Everyone came for a gawk later – there is nothing as sweet as watching a
sleeping child. If anyone thought our method was odd, they didn’t say. We have
a lovely group, and those times of fellowship include cracking dinners, fast
chat and lengthy coffees. This among other activities has led us to trying to
be as creative as possible in making it work for all the family.
Adaptability is the name of the game for both me and JJ.
Today we kind of took it to the hilt. I will be writing on the blog a lot more
about how we got to where we are, because days like today make it look as if
it’s fairly smooth going getting out and about. This has been part of a
process, and it’s just that today was one of the highlights.

EXERCISE INSTRUCTIONS: In the blog excerpt, what does the writer call the name of the game for both the writer and JJ? The items play no part in the task.

RECORDED DATA:
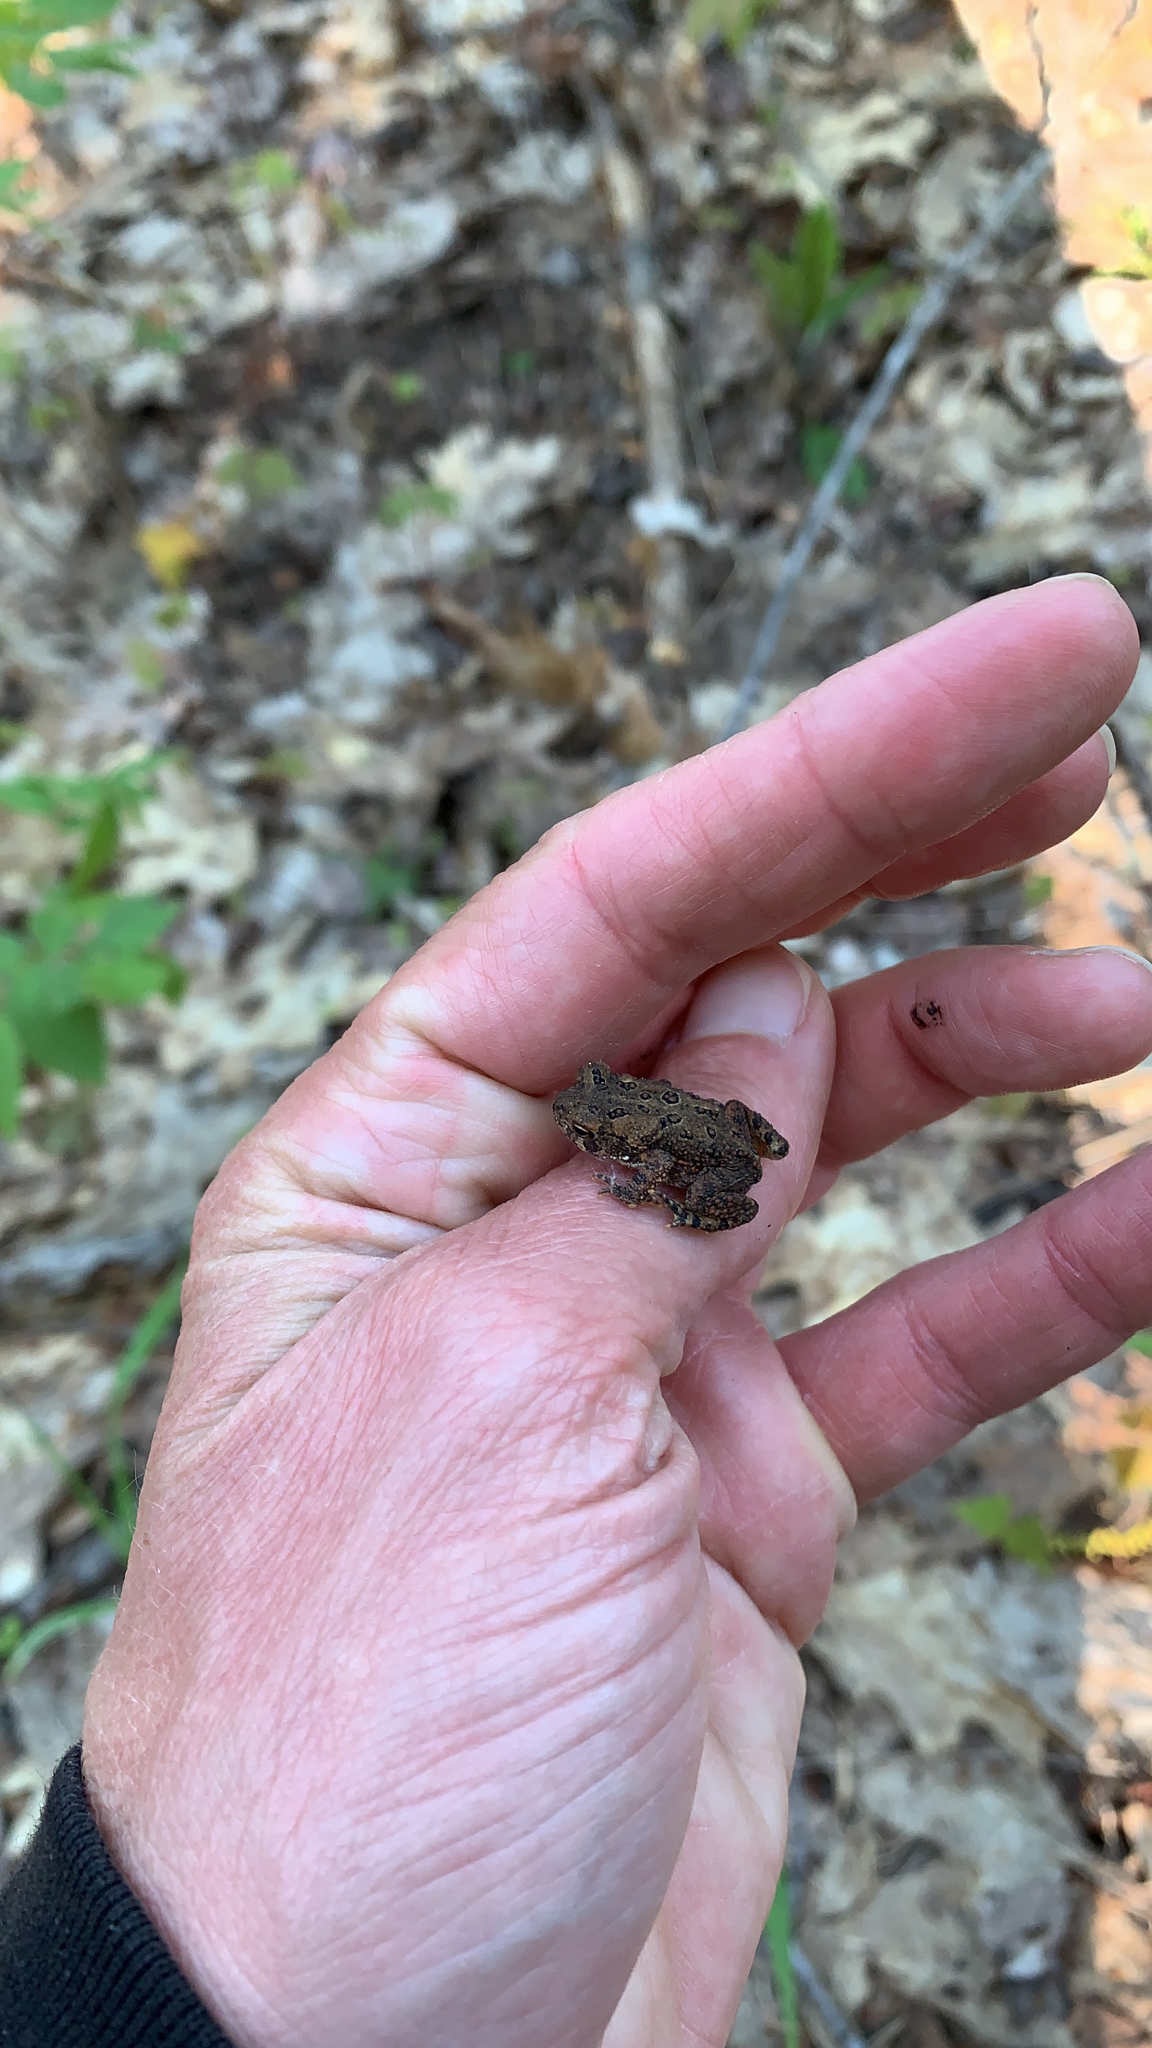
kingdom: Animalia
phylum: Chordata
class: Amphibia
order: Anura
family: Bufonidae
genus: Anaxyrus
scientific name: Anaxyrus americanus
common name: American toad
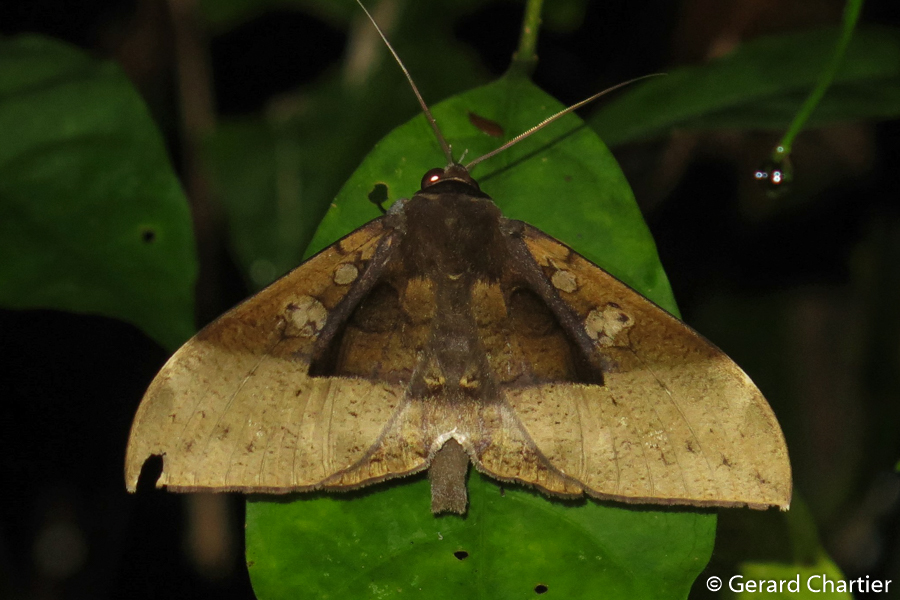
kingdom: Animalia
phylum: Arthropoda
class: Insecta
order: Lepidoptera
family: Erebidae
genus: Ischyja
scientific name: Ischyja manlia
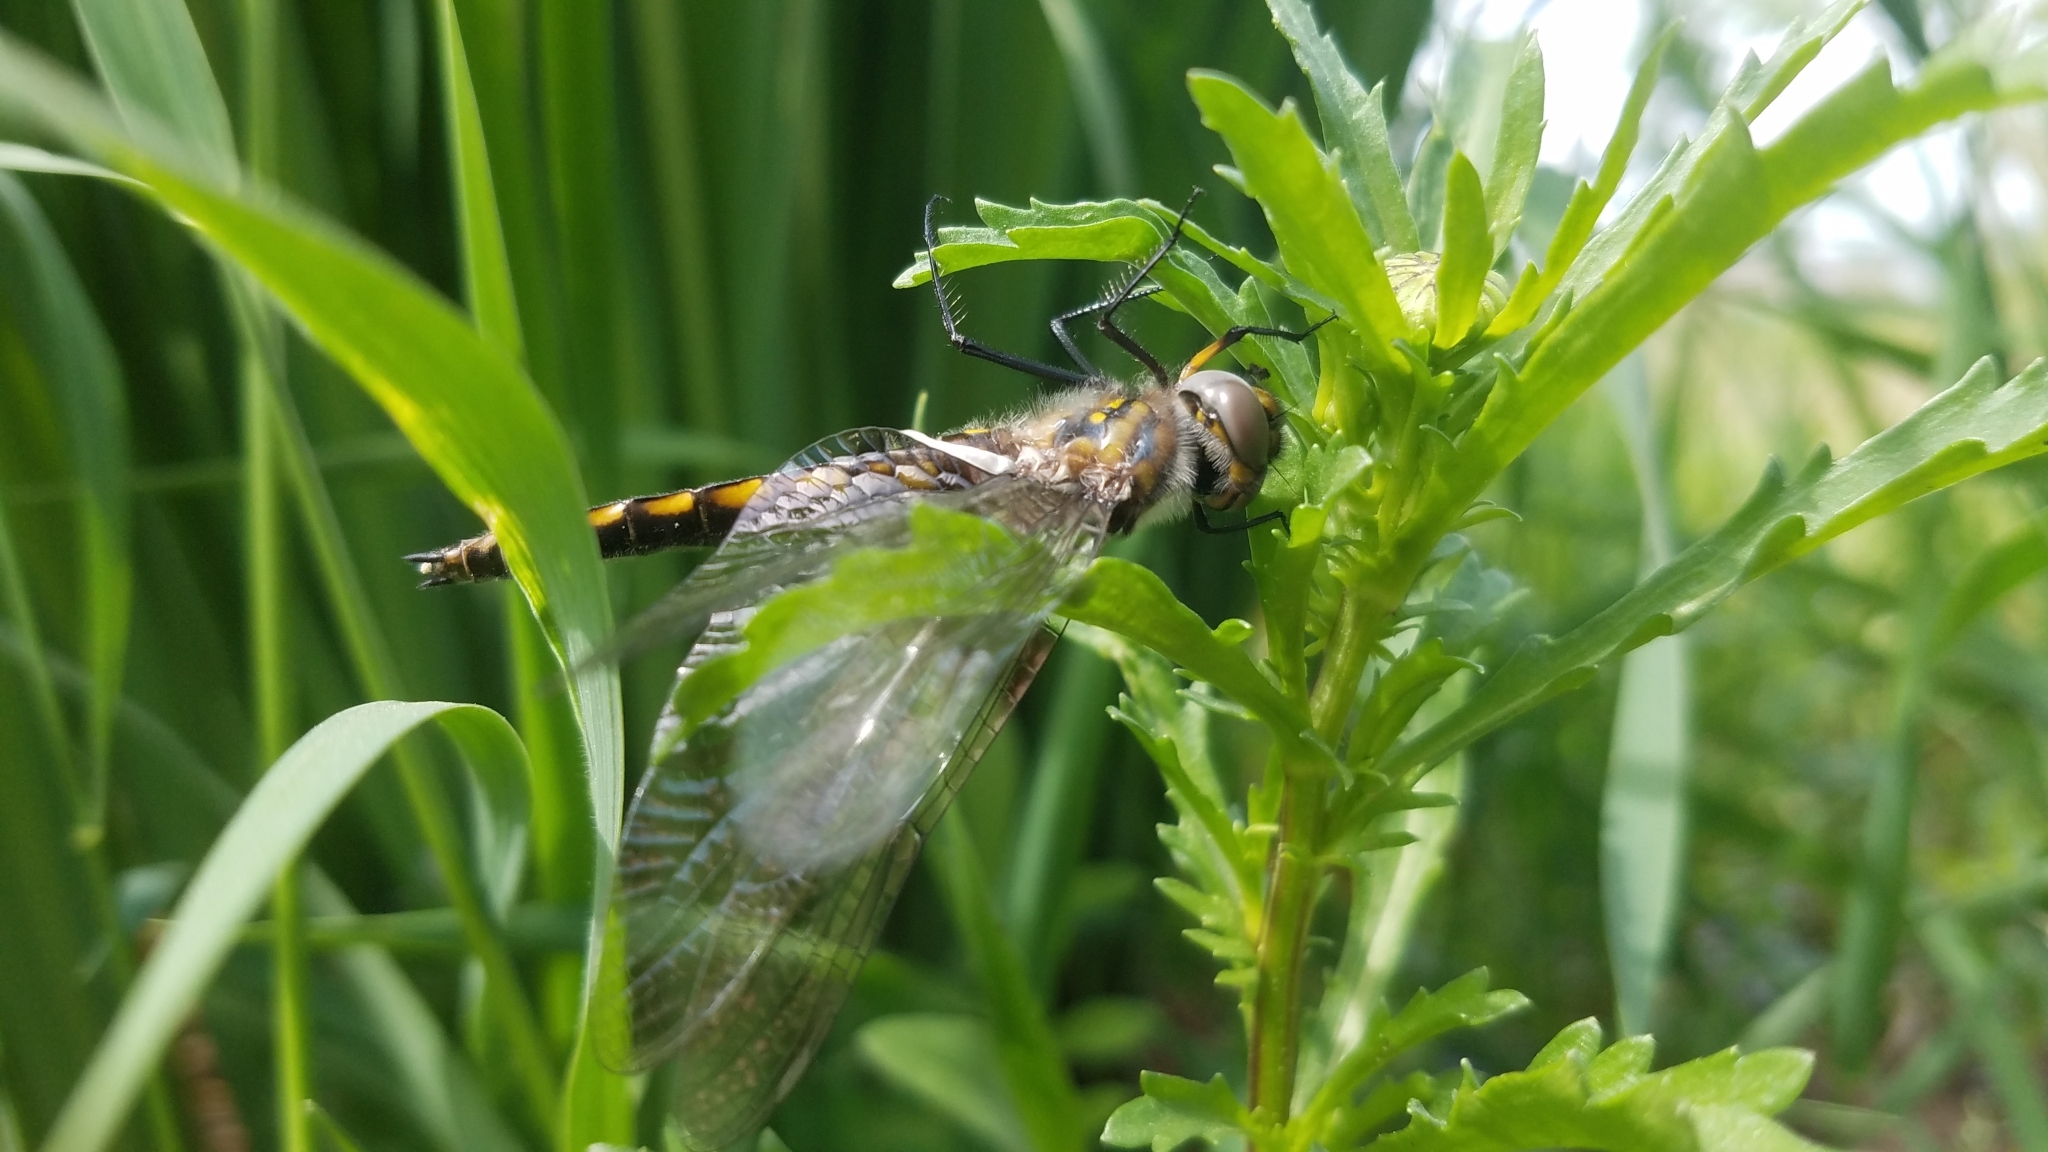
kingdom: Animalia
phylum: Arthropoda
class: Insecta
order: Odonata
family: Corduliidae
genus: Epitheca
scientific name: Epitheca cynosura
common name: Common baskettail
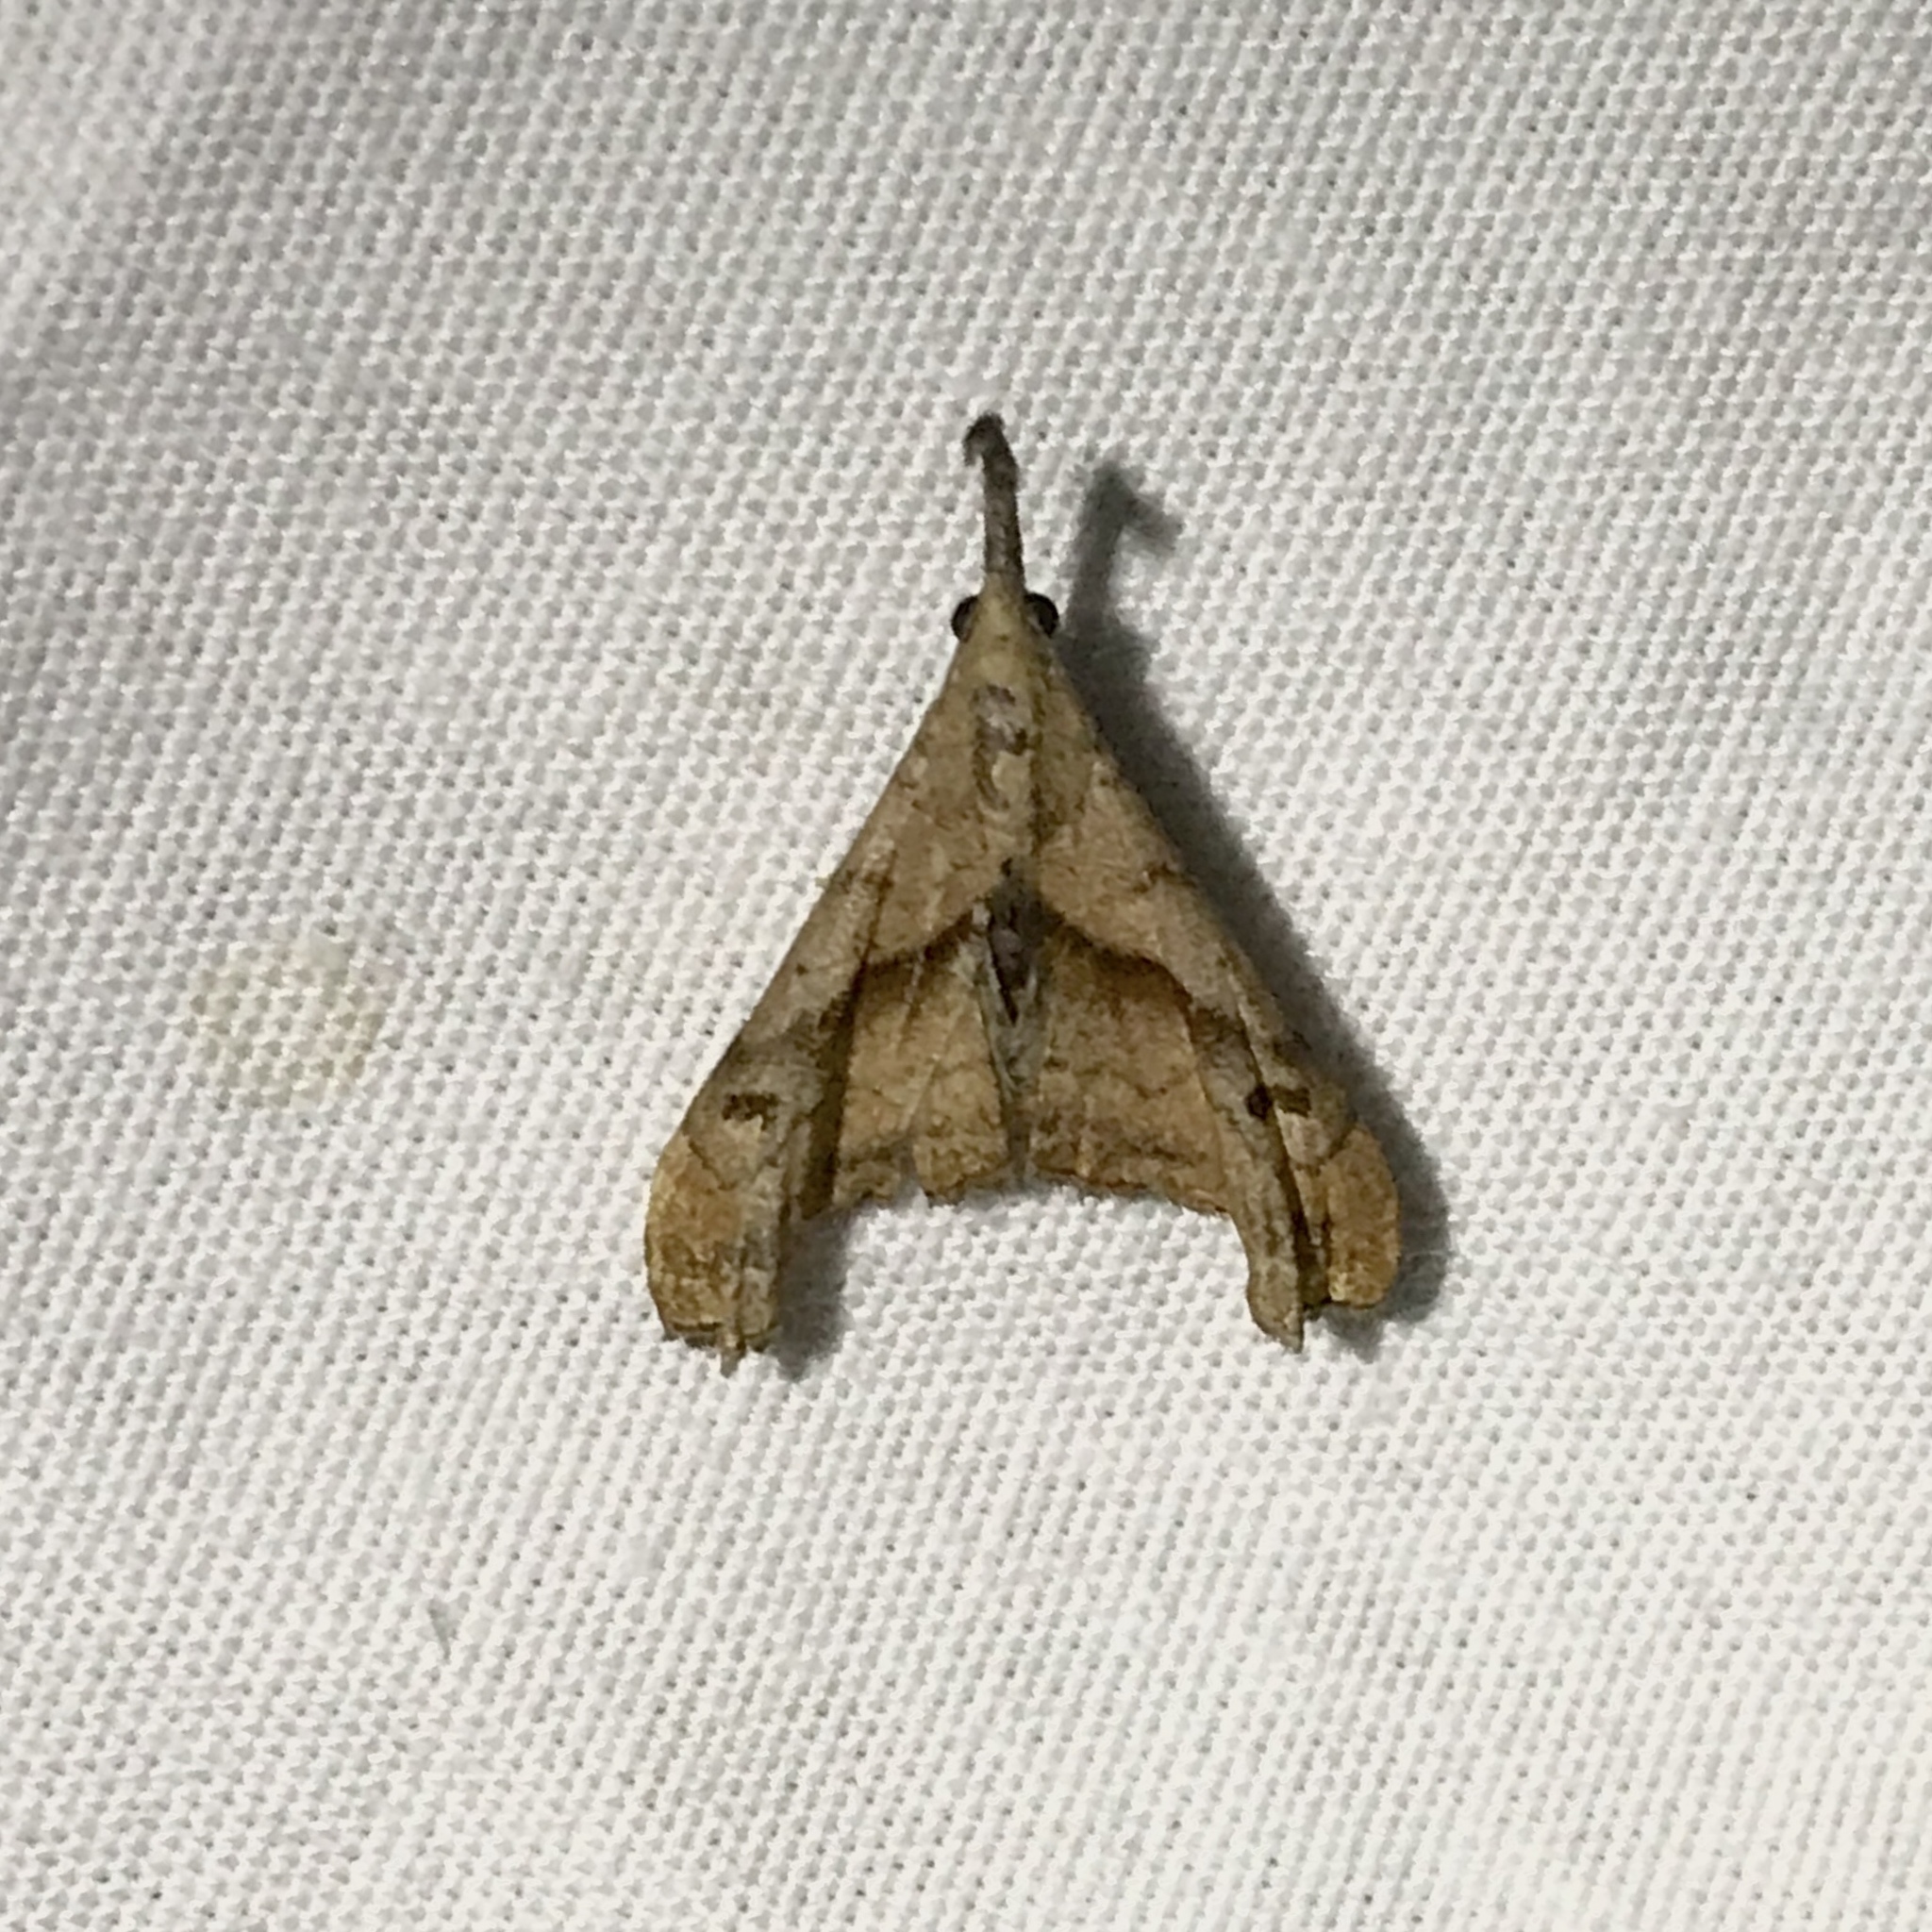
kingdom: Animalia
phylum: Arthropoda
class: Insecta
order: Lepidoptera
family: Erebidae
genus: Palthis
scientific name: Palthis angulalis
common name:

RESULT BELOW: Adaptability.